Beartooth Harley-Davidson Builds a Better Website

H-D website sales custom marketing

It's all but certain that everybody, every business, every anything, now has a website. Your dealership likely has one, as do your suppliers, your OEMs, your alarm company, your local water utility — everybody.

Having an online presence is now a necessity (whether you like it or not) as consumers look more to the Internet for their information than to old standards such as the yellow pages (remember them?). Ask any of your customers under, say, 40, how they look up a business or seek information on a product.

But how good is your website? Is it merely an online ad or placeholder filled with outdated information?
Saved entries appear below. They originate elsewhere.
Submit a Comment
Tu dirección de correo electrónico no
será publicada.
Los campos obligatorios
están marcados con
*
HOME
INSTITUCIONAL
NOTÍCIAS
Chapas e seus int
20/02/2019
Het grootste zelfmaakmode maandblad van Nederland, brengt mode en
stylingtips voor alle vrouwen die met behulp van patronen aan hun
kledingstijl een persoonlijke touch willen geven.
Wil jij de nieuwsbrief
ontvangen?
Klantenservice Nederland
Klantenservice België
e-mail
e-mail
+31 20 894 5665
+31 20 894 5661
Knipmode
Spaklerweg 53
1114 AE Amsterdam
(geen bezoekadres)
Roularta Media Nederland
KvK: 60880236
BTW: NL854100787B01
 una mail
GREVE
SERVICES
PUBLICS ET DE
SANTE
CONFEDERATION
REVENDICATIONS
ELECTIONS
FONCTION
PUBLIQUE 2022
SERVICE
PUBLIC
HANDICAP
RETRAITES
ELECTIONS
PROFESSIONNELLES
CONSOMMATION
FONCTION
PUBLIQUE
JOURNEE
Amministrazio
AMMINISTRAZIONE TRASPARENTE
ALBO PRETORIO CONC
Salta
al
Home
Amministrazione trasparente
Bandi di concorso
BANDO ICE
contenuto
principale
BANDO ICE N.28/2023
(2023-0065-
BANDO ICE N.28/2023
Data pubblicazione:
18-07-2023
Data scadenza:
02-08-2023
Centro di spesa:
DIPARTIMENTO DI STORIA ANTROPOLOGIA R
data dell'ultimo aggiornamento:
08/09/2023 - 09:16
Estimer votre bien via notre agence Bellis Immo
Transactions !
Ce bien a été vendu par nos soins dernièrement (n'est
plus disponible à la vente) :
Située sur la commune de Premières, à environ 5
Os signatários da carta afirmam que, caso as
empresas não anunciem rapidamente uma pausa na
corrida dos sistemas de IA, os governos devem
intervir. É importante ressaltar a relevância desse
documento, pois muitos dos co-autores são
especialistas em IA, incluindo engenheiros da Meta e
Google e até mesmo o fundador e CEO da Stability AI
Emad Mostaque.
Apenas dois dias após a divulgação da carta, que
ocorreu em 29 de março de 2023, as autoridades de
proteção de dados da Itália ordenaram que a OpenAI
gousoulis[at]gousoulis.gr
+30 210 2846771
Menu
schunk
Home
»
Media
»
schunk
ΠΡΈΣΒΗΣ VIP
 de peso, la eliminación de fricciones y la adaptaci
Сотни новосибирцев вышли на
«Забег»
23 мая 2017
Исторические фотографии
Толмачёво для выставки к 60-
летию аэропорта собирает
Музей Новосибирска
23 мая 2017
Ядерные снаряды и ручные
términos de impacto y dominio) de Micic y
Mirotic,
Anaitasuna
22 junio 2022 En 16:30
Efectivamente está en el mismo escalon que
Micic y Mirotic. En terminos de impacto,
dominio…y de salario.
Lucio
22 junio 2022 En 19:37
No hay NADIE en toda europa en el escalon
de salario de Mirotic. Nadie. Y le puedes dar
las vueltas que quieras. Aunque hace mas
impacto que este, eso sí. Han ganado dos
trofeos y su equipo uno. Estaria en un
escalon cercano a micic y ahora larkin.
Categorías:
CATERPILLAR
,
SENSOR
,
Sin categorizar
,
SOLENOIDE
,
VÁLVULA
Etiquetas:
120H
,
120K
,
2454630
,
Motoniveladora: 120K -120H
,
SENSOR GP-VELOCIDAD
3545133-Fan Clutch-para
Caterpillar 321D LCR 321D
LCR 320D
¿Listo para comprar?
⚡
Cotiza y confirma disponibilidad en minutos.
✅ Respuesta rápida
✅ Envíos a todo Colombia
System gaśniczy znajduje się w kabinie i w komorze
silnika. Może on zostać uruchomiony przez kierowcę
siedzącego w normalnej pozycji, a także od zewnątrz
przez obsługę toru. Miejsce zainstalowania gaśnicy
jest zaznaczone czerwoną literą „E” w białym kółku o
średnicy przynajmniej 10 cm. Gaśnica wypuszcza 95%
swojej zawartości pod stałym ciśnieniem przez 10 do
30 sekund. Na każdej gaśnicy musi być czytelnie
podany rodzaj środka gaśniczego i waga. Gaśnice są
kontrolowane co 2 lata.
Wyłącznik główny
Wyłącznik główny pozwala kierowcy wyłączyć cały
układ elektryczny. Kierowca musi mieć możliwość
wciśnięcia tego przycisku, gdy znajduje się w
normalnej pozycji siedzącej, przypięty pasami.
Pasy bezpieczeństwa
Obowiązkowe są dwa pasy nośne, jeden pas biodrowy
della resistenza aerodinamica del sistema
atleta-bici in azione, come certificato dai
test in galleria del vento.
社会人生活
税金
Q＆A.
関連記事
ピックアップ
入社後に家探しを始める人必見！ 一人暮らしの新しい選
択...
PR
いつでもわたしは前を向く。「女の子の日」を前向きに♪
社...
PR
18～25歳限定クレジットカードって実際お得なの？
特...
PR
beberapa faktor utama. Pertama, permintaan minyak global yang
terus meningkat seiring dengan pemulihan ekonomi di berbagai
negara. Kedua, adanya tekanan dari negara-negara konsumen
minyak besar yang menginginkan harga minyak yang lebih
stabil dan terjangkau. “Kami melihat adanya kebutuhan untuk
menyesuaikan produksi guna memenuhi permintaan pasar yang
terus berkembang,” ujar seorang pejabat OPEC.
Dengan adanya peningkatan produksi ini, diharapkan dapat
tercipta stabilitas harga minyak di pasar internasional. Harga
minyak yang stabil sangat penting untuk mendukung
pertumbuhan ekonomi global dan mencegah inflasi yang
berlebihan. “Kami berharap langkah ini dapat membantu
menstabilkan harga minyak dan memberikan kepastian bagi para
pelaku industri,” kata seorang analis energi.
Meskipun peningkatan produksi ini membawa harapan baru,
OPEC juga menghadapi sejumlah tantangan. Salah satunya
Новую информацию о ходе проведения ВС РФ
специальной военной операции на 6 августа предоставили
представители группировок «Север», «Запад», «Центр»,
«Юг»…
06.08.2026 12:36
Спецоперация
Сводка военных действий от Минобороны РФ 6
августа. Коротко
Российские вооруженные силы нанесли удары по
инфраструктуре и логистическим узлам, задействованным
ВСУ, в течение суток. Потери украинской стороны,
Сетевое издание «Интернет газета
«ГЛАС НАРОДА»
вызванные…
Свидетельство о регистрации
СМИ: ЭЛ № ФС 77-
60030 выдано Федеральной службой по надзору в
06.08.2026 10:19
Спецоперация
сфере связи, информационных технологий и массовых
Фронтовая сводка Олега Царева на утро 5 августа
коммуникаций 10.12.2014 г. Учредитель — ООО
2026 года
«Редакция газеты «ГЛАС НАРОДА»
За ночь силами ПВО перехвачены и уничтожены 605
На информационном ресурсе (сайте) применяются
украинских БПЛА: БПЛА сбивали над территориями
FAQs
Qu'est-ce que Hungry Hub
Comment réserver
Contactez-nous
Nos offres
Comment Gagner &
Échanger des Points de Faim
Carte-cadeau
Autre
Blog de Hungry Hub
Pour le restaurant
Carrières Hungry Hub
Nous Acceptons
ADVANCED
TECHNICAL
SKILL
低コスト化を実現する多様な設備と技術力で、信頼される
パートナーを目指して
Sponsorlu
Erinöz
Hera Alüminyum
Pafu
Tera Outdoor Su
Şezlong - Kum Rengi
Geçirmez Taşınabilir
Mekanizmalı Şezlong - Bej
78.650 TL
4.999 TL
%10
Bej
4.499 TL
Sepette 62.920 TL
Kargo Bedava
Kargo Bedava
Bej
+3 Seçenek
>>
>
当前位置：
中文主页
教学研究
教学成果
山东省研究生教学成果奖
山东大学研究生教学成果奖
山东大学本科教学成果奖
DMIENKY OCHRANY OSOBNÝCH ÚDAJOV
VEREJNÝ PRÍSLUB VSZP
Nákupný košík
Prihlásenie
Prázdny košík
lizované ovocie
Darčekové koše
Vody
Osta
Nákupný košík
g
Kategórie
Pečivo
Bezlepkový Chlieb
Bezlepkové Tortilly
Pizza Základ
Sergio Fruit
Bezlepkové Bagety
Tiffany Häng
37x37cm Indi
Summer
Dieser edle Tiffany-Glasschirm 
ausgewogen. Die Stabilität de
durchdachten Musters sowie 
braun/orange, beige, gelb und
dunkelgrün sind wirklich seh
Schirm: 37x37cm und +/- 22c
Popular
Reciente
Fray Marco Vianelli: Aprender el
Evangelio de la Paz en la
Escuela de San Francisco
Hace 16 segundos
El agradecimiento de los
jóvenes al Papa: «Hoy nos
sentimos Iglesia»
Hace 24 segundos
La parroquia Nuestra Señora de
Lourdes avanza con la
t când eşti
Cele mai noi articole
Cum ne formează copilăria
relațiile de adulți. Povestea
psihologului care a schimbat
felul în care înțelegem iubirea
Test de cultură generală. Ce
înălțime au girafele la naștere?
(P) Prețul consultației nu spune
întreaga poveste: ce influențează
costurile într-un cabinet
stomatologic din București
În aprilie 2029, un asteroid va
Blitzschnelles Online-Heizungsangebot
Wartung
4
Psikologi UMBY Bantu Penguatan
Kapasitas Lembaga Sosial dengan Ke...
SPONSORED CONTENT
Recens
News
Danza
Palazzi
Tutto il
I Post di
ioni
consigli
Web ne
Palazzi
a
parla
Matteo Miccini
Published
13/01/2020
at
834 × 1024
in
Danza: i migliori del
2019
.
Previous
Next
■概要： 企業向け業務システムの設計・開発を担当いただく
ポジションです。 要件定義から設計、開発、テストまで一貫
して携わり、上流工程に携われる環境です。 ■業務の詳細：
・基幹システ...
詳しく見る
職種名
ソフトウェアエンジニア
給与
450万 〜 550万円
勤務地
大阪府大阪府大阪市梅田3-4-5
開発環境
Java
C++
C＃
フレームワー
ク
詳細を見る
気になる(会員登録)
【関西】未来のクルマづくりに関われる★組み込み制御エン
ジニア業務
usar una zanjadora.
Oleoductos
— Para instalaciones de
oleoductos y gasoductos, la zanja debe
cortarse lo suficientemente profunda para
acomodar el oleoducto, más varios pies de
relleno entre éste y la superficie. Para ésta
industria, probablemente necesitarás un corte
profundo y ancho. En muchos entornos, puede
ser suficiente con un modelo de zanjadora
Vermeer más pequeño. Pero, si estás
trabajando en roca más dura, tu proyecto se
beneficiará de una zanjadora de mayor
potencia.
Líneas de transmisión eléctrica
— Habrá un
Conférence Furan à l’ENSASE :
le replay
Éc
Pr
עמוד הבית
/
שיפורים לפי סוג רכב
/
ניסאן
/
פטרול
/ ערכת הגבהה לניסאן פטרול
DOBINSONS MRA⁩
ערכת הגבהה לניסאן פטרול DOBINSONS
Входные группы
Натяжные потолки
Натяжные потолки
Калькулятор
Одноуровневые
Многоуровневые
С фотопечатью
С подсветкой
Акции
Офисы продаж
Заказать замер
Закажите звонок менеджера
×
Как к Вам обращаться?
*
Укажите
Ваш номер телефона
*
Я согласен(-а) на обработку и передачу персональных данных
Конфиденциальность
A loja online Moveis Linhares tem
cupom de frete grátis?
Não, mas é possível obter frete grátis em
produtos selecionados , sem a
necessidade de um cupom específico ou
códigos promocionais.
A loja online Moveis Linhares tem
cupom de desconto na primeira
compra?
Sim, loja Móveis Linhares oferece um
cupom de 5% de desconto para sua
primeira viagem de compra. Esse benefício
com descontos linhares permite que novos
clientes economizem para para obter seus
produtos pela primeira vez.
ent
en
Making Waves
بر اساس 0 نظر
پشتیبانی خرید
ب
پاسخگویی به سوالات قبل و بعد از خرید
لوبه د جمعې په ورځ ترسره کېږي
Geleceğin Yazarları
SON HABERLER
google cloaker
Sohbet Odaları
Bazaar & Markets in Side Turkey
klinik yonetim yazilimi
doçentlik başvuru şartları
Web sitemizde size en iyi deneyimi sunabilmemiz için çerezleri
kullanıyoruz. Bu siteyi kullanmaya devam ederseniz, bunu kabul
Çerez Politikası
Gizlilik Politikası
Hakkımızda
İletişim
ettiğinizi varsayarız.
Can customers interact with your shop, or do they simply sit there staring at their screen.

It only takes a small amount of time cruising the Internet to see that there are a lot of bad dealership sites out there. Really bad. Beartooth Harley-Davidson's,, isn't one of them. In fact, the Billings, Mo., dealership won the 2009 Dealernews Top 100 Best Website award.

While many powersports stores are content with using the templates provided by their website providers, Beartooth's owner, Barry Usher, and its IT manager, Rob Brun, have built a custom site that features an e-commerce store, photo galleries, videos, interactive maps highlighting local hotels and landmarks, an event calendar, in-store specials, an interactive F&I page — you name it. According to Usher, whose background is in the computer business, "In the tech world you have to be first to market and the best or people aren't going to be attracted to you."

Brun and another employee wear many hats at the dealership, but their main focus is on keeping the site updated, chock-full of information and, most of all, interesting.

"The key was to get away from the template-driven site that everybody else uses, to put something together that is really customer-centric and provides information," Brun says. "It's also a store, and we love the fact that we sell things on it. But we try to keep a lot of information on there so customers can go on anytime and find out what's going on at the store and in the area.

"If you think in terms of Harley-Davidson, it's a family. So we want everybody to constantly be updated on what the family's doing here. We're real proud of the store and everything that goes on around here, and we like to get that information out there. And we like to be a resource," he adds.

Since they launched the site, it has evolved into an integral part of the dealership. While many dealership websites exist apart from the store's main business, Beartooth's has become part and parcel of its everyday commerce. "We've integrated it into the culture of the business," Brun says. "Instead of the Web being something that happens to be associated with the store, every aspect of marketing, event coordination and planning includes the website in the thought process."

When new print ads, site content or other collateral are developed, the site is considered so that it is all linked together, he notes.

The site has also expanded the store's reach far beyond the wilds of Montana. Beartooth has regular customers in Canada, Norway, Sweden, Australia and Spain. It even gets frequent visits from somebody in Papeete, the capital of French Polynesia. They also get travelers stopping by the shop who say they found out about the store from the Web.

"I don't think we expected it to be so international. But that's the nature of the Internet. We kind of figured we'd accidentally get some faraway places and figure out what to do once we got them. Now we've become pretty good at dealing with them."

All of this attention — from near and far — prompted the store to launch a new e-commerce store in April that includes products from Usher's other dealership, Hi Mountain Recreation, a metric multiline also located in Billings. Online sales had already been increasing from month to month on the two dealership sites, and Brun expects this to continue with the standalone online store.

Brun says that the store's presence on the social networking site Facebook has helped drive in the increase in sales. "People get a one-to-one relationship [with us] on Facebook when they make us a friend. Then they want to buy our T-shirts, or they want to buy something other than a T-shirt and it grows from there," he says.

One of the more important parts of maintaining a website, other than keeping it updated with fresh material, is monitoring the amount of traffic it sees. There seems to be myriad methods for getting honest and reliable counts, but Beartooh depends on the Google Analytics program to check traffic.

Brun says they also keep a close eye on the site's bounce rate, or the percentage of people who have found the site, landed on a page and stayed or immediately left. So if they have a bounce rate running at about 35 percent, that means the other 65 percent have stuck around to check out the offerings.

The site will continue to evolve and in time will feature such things as preset favorite rides, routes that can be downloaded to a consumer's GPS system, more in-house videos, some online contests and more true interaction, Brun says.

His advice for dealers already working within the template provided by website services? Pay attention, invest a little time, hire someone with some Web-savvy, but most of all, make it interesting.